Человек с копной искрящихся белых волос, кривящий губы в презрительной ухмылке, облаченный в нечто мрачно-ярко-ало-кожаное под демонстративно строгим сюртуком. То ли Дориан Грей, то ли девушка из хорошей семьи, пошедшая неверной дорогой — андрогин, грациозно склоненный над кокаиновыми узорами. Породисто тоскующий классик когда-то новой волны британских независимых, ныне живущий в американской глуши, из которой иногда выбирается, чтобы потусоваться с монстрами японского художественного авангарда. Это Дэвид Сильвиан: 18 апреля он приедет в Петербург и сыграет в ТЮЗе почти камерный, тихий, задыхающийся от сдерживаемого драйва концерт.
То, что Сильвиан был (и, пожалуй, остался) поклонником Дэвида Боуи, вытекает хотя бы из его имени: в действительности это псевдонимом, заимствованный из Drive in Saturday, знаменитой песни законодателя глэм-рока. Этот самый глэм и был страстью Дэвида Бэтта (Сильвиана на сцене) в семидесятые годы, прошедшие в тщетном стремлении не походить на Брайана Ферри из Roxy Music — уж очень похожи голоса. Сильвиан долго оспаривал лидерство в группе Japan у менее харизматичных, но напористых коллег и в конечном счете проморгал группу, заполучив бразды правления к самому ее распаду. Между тем ныне очевидно, что без таких альбомов, как Quiet Life (1979) или Tin Drum (1981), глэм-рок умер бы гораздо раньше, да и остался бы при этом заметно примитивнее.
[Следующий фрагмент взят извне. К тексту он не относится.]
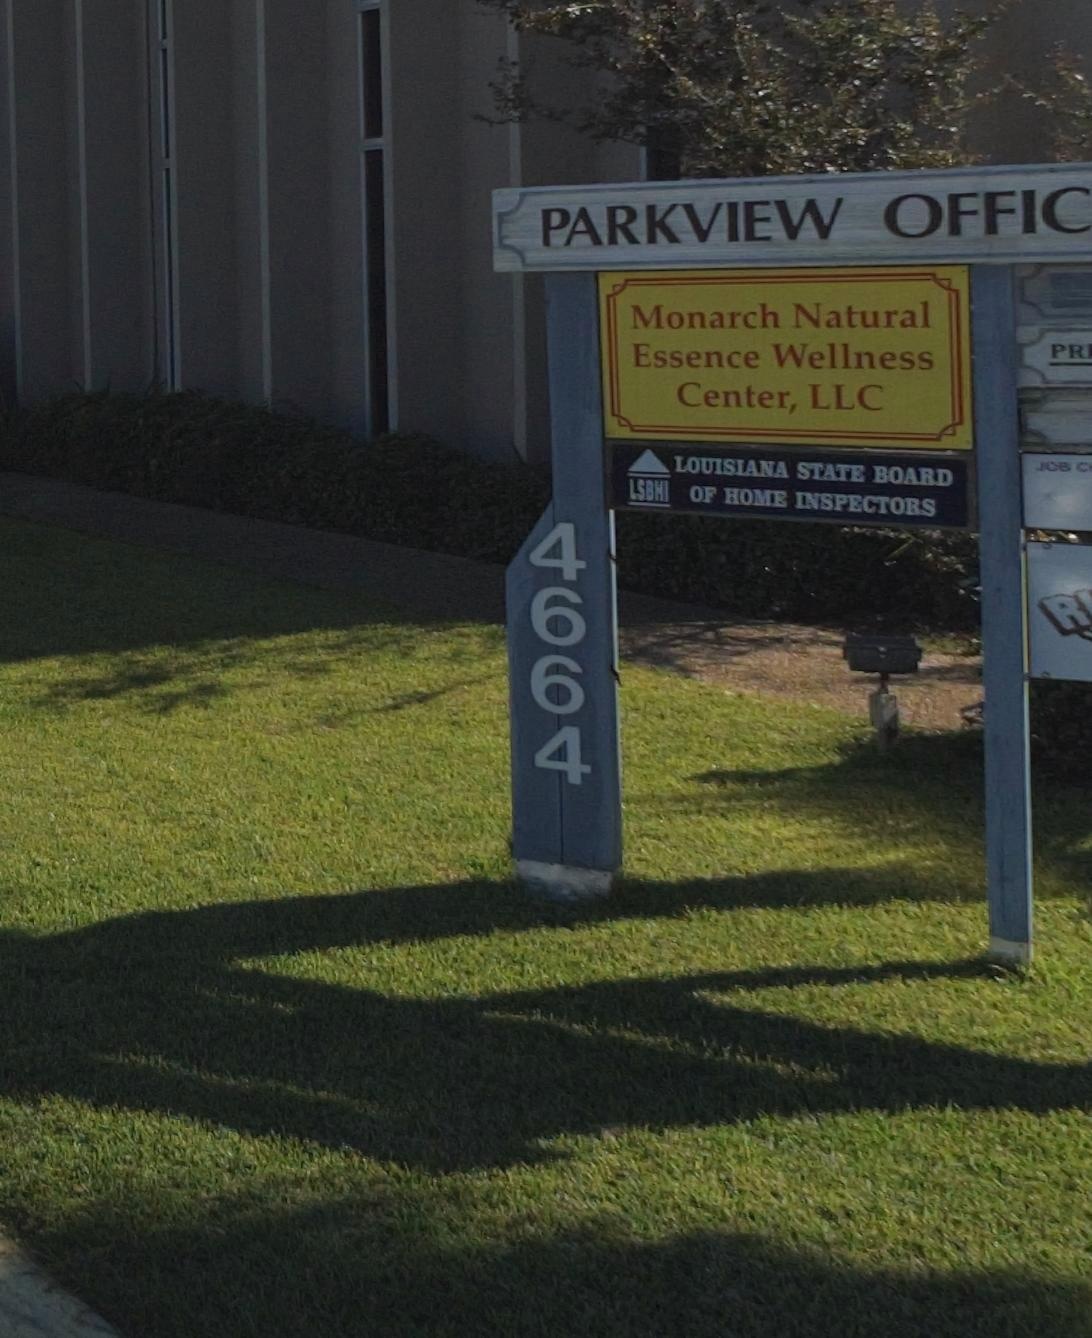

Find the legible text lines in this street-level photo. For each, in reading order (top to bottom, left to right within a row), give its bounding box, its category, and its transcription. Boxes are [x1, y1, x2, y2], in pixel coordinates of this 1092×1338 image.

Несмотря на суету в группе и неустойчивость стиля, Сильвиан сумел найти и свою индивидуальную манеру, сотканную из отдельных общих мест. Нервный дрожащий вокал, звякающая гитара, а главное — выпуклые восточные мотивы, по молодости лет вульгарные, но с годами приобретшие дорогостоящий лоск. В пору говорить о магии имени: группа Japan и ее очарованный Востоком предводитель пользуются в Японии потрясающим успехом. Пожалуй, это единственный представитель новой волны, с которым японцы изменяют штурмовому британскому хард-року. Три сольных альбома, выпущенных Сильвианом в восьмидесятые годы, до сих пор остаются непревзойденным эпилогом к творчеству Japan. Обеспечив себе, казалось бы, пожизненную славу, Сильвиан сделал красивый жест — уехал в деревню воспитывать детей и лениво ковыряться в домашней студии с постпанком, разбавляя его эмбиентом, этникой и джазом. Иногда, впрочем, помогая в записи сольных альбомов не кому-нибудь, а Роберту Фриппу (King Crimson) или Холгеру Шукаю (Can).
Он вернулся в середине девяностых, чтобы рассказать о той вселенной, что удалось достроить в домашних условиях. Его последний альбом Blemish и — особенно — двойной сборник Everything and Nothing сплошь состоят из сбывшихся надежд на возрождение рок-н-ролла.